En février 2016, Daniil Medvedev avait disputé les tournois Future d’Oberentfelden (Argovie) et Trimbach (Soleure), où il avait par ailleurs battu le Fribourgeois Adrien Bossel en finale. Sans doute son intérêt pour le passeport rouge à croix blanche date-t-il de cette période. A défaut de connaître le Cantique suisse sur le bout des doigts, l’élève de Jean-René Lisnard à l’Elite Tennis Center, qu’il quittera à la fin de l’année, est devenu un vrai petit Gaulois.

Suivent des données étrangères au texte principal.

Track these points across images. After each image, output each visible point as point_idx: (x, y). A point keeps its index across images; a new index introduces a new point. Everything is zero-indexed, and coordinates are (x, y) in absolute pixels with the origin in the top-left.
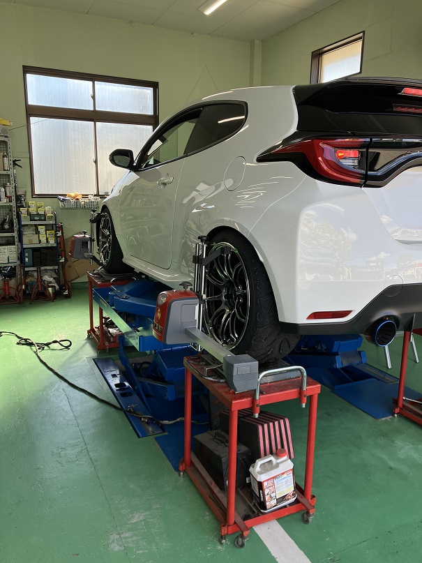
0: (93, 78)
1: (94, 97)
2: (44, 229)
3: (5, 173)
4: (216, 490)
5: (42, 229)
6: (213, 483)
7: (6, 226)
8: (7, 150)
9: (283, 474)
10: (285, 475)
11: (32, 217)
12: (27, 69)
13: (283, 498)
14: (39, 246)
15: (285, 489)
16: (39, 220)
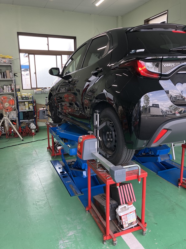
0: (47, 36)
1: (48, 45)
2: (28, 103)
3: (11, 79)
4: (102, 219)
5: (26, 103)
6: (101, 216)
8: (11, 69)
9: (131, 212)
10: (132, 213)
11: (22, 98)
12: (19, 34)
13: (132, 223)
14: (25, 111)
15: (132, 219)
16: (26, 99)
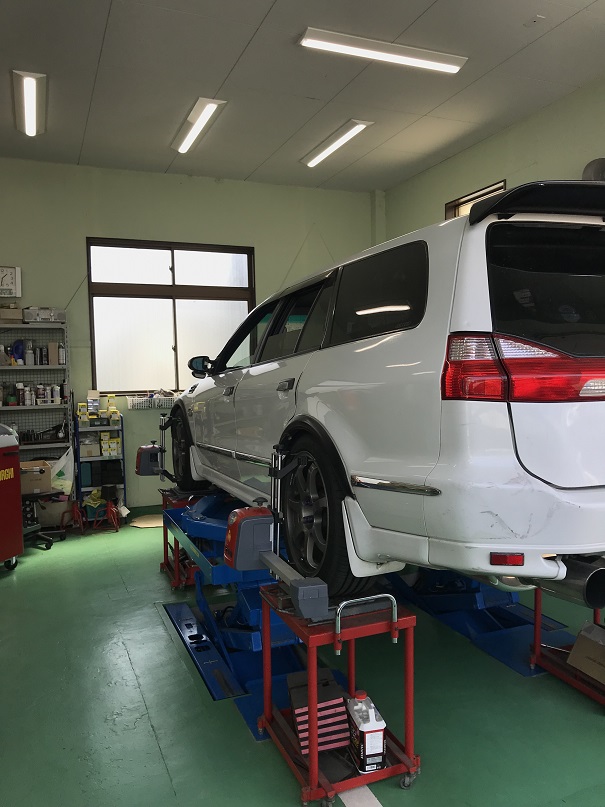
0: (171, 246)
1: (172, 269)
2: (108, 437)
3: (60, 367)
7: (61, 435)
8: (63, 339)
12: (93, 241)
14: (100, 459)
16: (101, 425)
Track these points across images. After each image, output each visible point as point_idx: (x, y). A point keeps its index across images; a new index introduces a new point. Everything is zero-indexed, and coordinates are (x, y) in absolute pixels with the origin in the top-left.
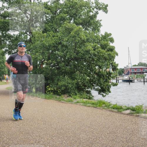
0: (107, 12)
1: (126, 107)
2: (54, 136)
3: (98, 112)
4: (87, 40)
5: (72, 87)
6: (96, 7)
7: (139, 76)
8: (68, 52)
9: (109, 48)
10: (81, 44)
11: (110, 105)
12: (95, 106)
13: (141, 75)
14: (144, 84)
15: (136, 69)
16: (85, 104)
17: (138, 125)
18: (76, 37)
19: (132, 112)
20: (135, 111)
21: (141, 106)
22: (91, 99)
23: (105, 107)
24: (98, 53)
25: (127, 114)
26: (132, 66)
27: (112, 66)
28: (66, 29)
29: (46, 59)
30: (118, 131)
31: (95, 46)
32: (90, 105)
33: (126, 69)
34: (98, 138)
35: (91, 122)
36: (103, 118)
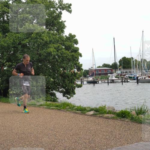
0: (71, 12)
1: (89, 108)
2: (14, 141)
3: (62, 114)
6: (59, 7)
7: (103, 78)
9: (73, 50)
11: (74, 106)
12: (59, 108)
13: (105, 76)
14: (108, 85)
15: (100, 70)
16: (48, 107)
17: (100, 126)
19: (96, 113)
20: (99, 112)
21: (105, 107)
22: (55, 102)
23: (69, 109)
24: (62, 54)
25: (91, 116)
26: (96, 67)
30: (81, 133)
32: (54, 107)
33: (91, 70)
34: (61, 140)
35: (54, 125)
36: (67, 121)
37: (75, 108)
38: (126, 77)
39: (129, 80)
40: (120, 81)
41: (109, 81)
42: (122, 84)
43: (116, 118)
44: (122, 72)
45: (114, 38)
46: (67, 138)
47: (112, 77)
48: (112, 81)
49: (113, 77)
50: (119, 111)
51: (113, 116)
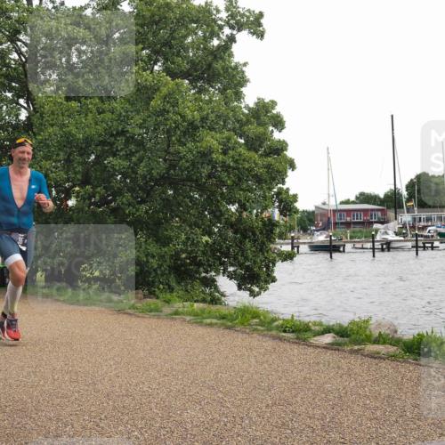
0: (262, 36)
1: (320, 324)
2: (103, 417)
3: (239, 341)
4: (204, 119)
5: (160, 266)
6: (227, 23)
7: (359, 235)
8: (143, 158)
9: (270, 147)
10: (185, 133)
11: (274, 320)
12: (230, 324)
13: (364, 230)
14: (374, 256)
15: (348, 212)
16: (198, 318)
17: (355, 379)
18: (168, 112)
19: (340, 340)
20: (350, 337)
21: (367, 321)
22: (216, 304)
23: (259, 327)
24: (236, 161)
25: (325, 348)
26: (338, 202)
27: (281, 201)
28: (138, 90)
29: (78, 180)
30: (299, 399)
31: (229, 139)
32: (214, 321)
33: (321, 211)
34: (238, 419)
35: (217, 374)
36: (253, 360)
37: (276, 323)
38: (429, 232)
39: (436, 244)
40: (410, 244)
41: (378, 245)
42: (417, 254)
43: (403, 358)
44: (414, 219)
45: (392, 116)
46: (256, 411)
47: (386, 233)
48: (384, 246)
49: (388, 232)
50: (412, 337)
51: (392, 349)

«Rapidement, il a voulu prendre des cours de français, le soir après l’entraînement. Il a aussi appris à dire bonjour dans une boulangerie, chose qui ne se fait pas automatiquement en Russie», s’amuse Jean-René Lisnard. Et de conclure: «A l’inverse, Daniil nous a apporté cette culture de la gagne que la France n’a pas.» Et que la Suisse a appris à développer. Même sans lui.

Résultats et classement

Londres. Masters ATP (5,7 millions de dollars). Simple. Round Robin. Groupe «Tokyo 1970». 3e journée: Novak Djokovic (SRB/1) bat Alexander Zverev (GER/5) 6-3 7-6 (7/4). Daniil Medvedev (RUS/4) bat Diego Schwartzman (ARG/8) 6-3 6-3. Classement final: 1. Medvedev 3 victoires/0 défaite. 2. Djokovic 2/1. 3. Zverev 1/2. 4. Schwartzman 0/3. Tableau des demi-finales (aujourd’hui): 15h: Dominic Thiem (AUT/3) - Djokovic. 21h: Rafael Nadal (ESP/2) - Medvedev.